Molti di noi in questo periodo non fanno in realtà niente; aspettano il 25 di dicembre come qualsiasi altro giorno, e basta. Dicono: “Ho tante altre cose, troppe cose, da fare!”. Ma non è vero: è vero invece il contrario: facciamo tante cose pur di evitare spazi di luce; così, in realtà, tutto rimane invariato, non cambia nulla: ma con il nostro comportamento, con l’indifferenza, con il dubbio, con il cinismo, con la banalizzazione, con il pessimismo, noi rifiutiamo la Luce-che-viene-per-noi: tutti i modi sono buoni per evitare il nostro coinvolgimento, per non consentire alla luce di entrarci dentro.
La parola “Eden”, il mitico giardino di Adamo ed Eva, significa “godimento, delizie”: per chi vive la propria verità (sono figlio di Dio), per chi dà spazio alla propria anima, per chi libera la luce che porta in sé, anche la vita attuale diventa un vero giardino di delizie e di godimento. Al contrario per quelli che perdono contatto con la propria identità profonda, non può che esserci insoddisfazione, noia, rabbia, depressione, risentimento, angoscia.
Quante persone, infatti, dopo aver perso ogni contatto con il Dio che è dentro di loro, vivono di espedienti, di complessi di inferiorità, di ansie continue: pretendono di essere chissà chi, vogliono sentirsi grandi, superiori agli altri, vogliono potere, prestigio; sentendosi svuotati, si riempiono di zavorra; e finiscono col sostituire il loro esistere per l’eterno, con il possedere il presente, il transitorio, il deperibile, il caduco. Se capissero che sono figli di Dio, che ai suoi occhi sono già grandissimi così come sono, che per Lui sono più preziosi di qualunque cosa al mondo, che Lui li conosce singolarmente e li ama proprio perché sono così, sicuramente non avrebbero nient’altro da desiderare, non avrebbero più nulla da dimostrare a nessuno!

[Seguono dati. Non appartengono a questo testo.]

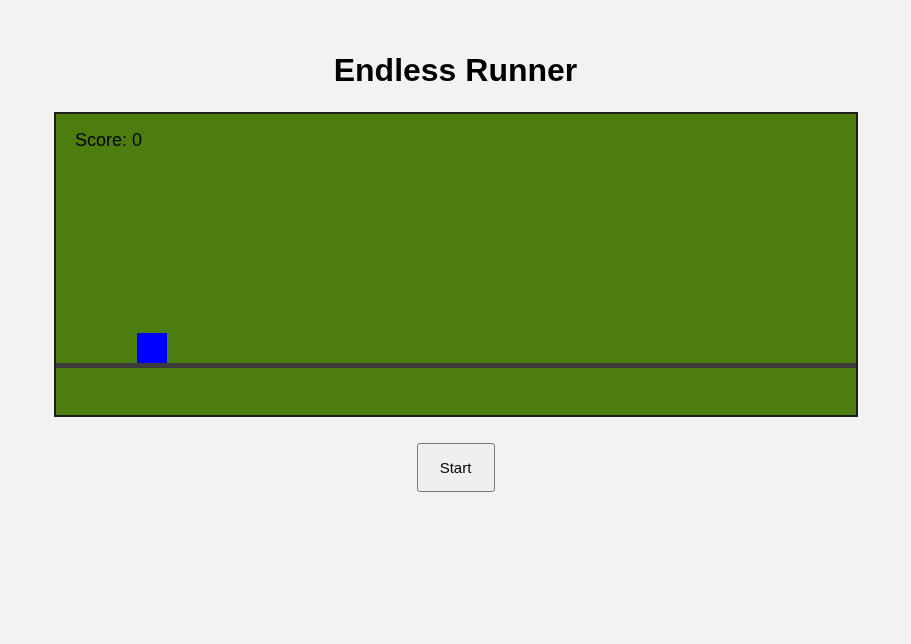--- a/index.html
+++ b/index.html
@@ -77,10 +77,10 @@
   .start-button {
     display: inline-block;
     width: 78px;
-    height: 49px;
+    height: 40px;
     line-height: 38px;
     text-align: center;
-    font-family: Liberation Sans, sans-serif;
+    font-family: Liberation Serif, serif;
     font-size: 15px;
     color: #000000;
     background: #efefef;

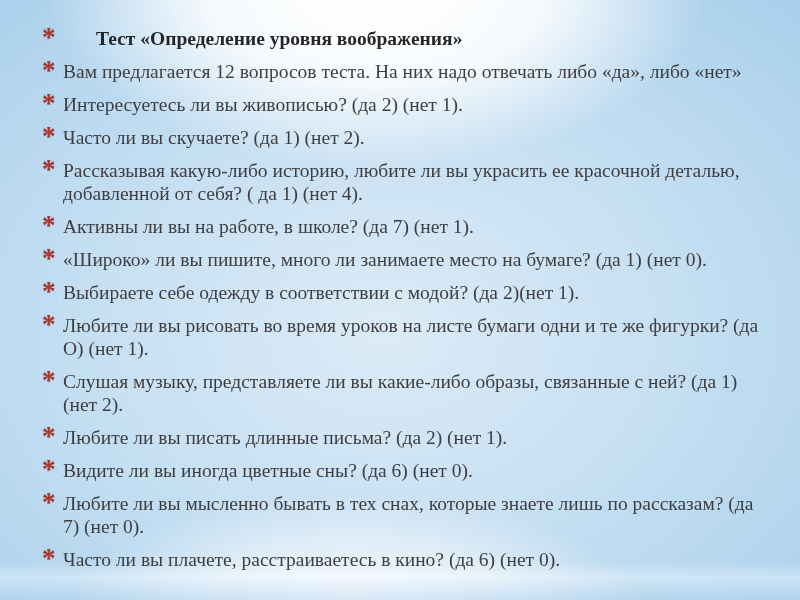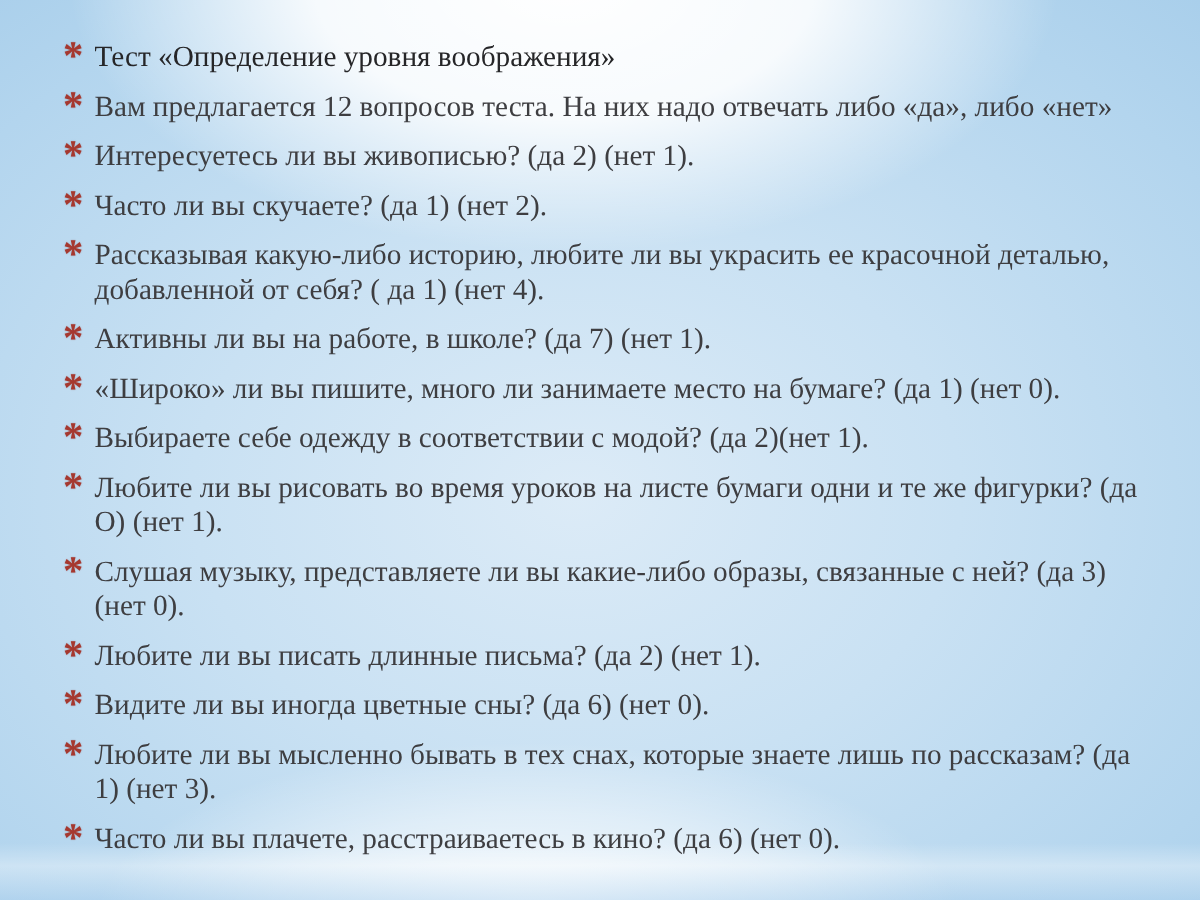--- a/index.html
+++ b/index.html
@@ -53,8 +53,9 @@
   }
   .text { flex: 1; }
   .text.bold {
-    font-weight: normal;
+    font-weight: bold;
     color: var(--title-color, #262628);
+    margin-left: 33px;
   }
 </style>
 </head>

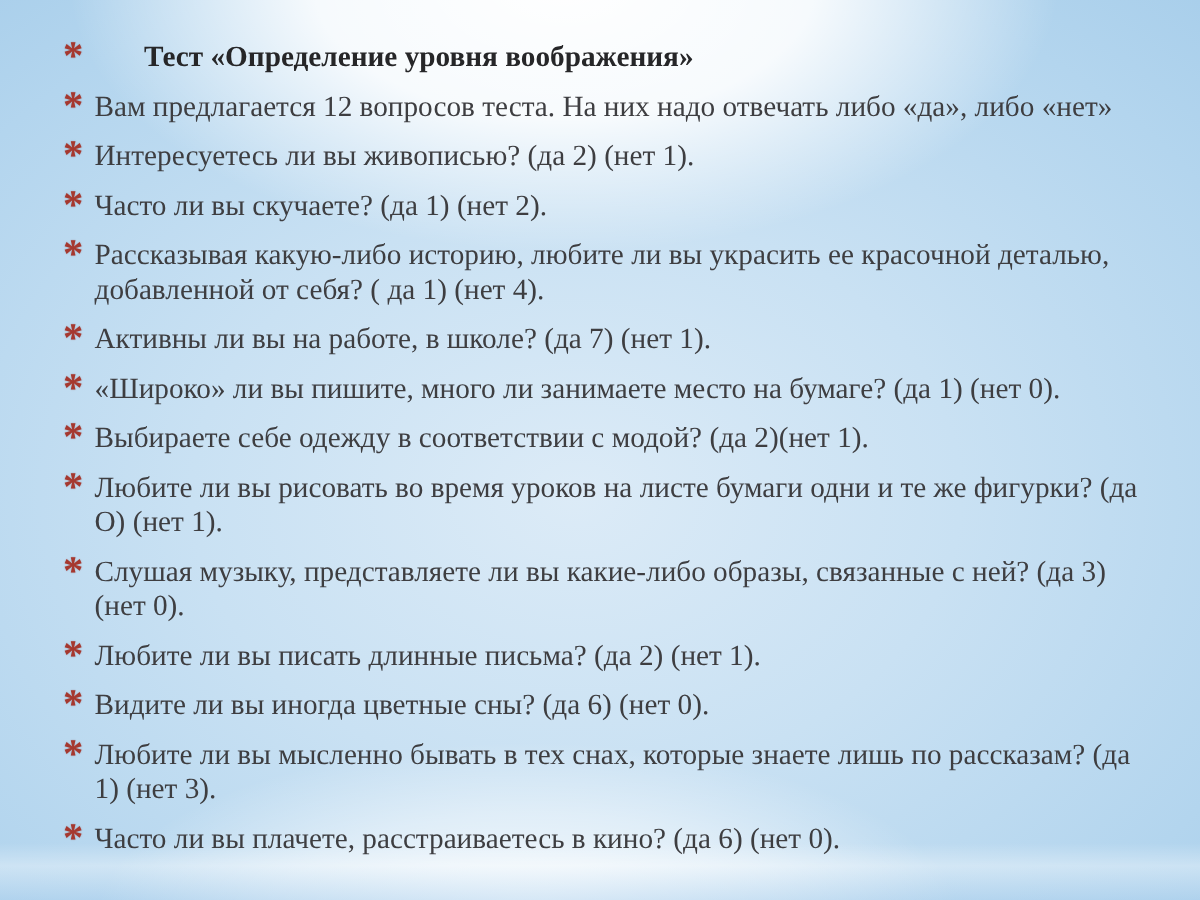--- a/index.html
+++ b/index.html
@@ -101,7 +101,7 @@
       </li>
       <li>
         <span class="bullet">*</span>
-        <span class="text">Слушая музыку, представляете ли вы какие-либо образы, связанные с ней? (да 3) (нет 0).</span>
+        <span class="text">Слушая музыку, представляете ли вы какие-либо образы, связанные с ней? (да 1) (нет 2).</span>
       </li>
       <li>
         <span class="bullet">*</span>

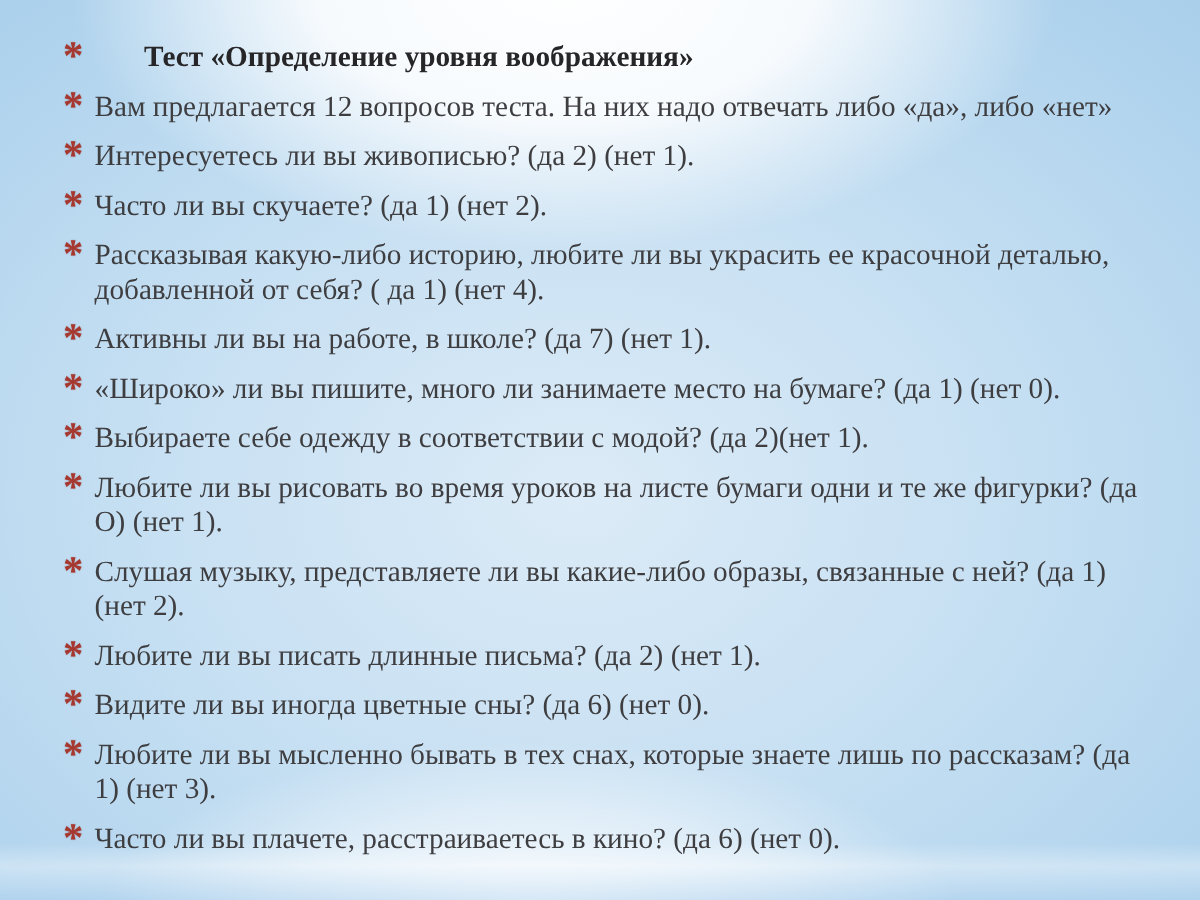--- a/index.html
+++ b/index.html
@@ -113,7 +113,7 @@
       </li>
       <li>
         <span class="bullet">*</span>
-        <span class="text">Любите ли вы мысленно бывать в тех снах, которые знаете лишь по рассказам? (да 1) (нет 3).</span>
+        <span class="text">Любите ли вы мысленно бывать в тех снах, которые знаете лишь по рассказам? (да 7) (нет 0).</span>
       </li>
       <li>
         <span class="bullet">*</span>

Purtroppo, invece, chi ha perso il contatto con la Luce, con il calore dell’amore di Dio, è costretto a combattere contro se stesso, contro i suoi complessi d’inferiorità: si sente nessuno, vuoto, inutile; si distrugge confrontandosi con quelli che sono migliori di lui, si affanna per emularli, per darsi un contegno, per sentirsi importante, visto che per lui l’essere se stesso è semplicemente terribile: non si accetta, non si vuole, è disposto a svendere ogni briciolo di dignità pur di raggiungere dei traguardi, che comunque poi scoprirà fallimentari. Se sapesse invece che è figlio di Dio, che l’Altissimo ha posto dimora in lui fin dalla sua nascita, che nel suo cuore egli ospita il Re dei re, allora di certo si renderebbe conto chi egli sia veramente. Si accorgerebbe che - aldilà della sua vita, dei suoi errori, dei suoi fallimenti, di quello che non riesce a fare o ad essere – lui è sempre e comunque “qualcuno”: una creatura importante, preziosa, unica, irripetibile; perché lui – come ognuno di noi - è stato creato “grotta” di Dio, per custodire l’amore; “Maria” di Dio, per generare l’amore; “Giuseppe” di Dio, per difendere l’amore, “angelo” di Dio, per cantare l’amore.
Allora Avvento significa vegliare per non perdere la nostra vera identità di figli della Luce. Significa riconquistarla, se l’abbiamo persa. Avvento è rivestirci della nostra dignità di figli di Dio. Avvento è prendere coscienza di Chi ci inabita da sempre; è imparare a conoscere la nostra anima che anima la nostra vita. Avvento è cambiamento, luminosità, trasformazione, metamorfosi; perché come il bruco onnivoro, possiamo anche noi diventare leggiadre farfalle che si librano in alto nella luce del Sole eterno. Amen.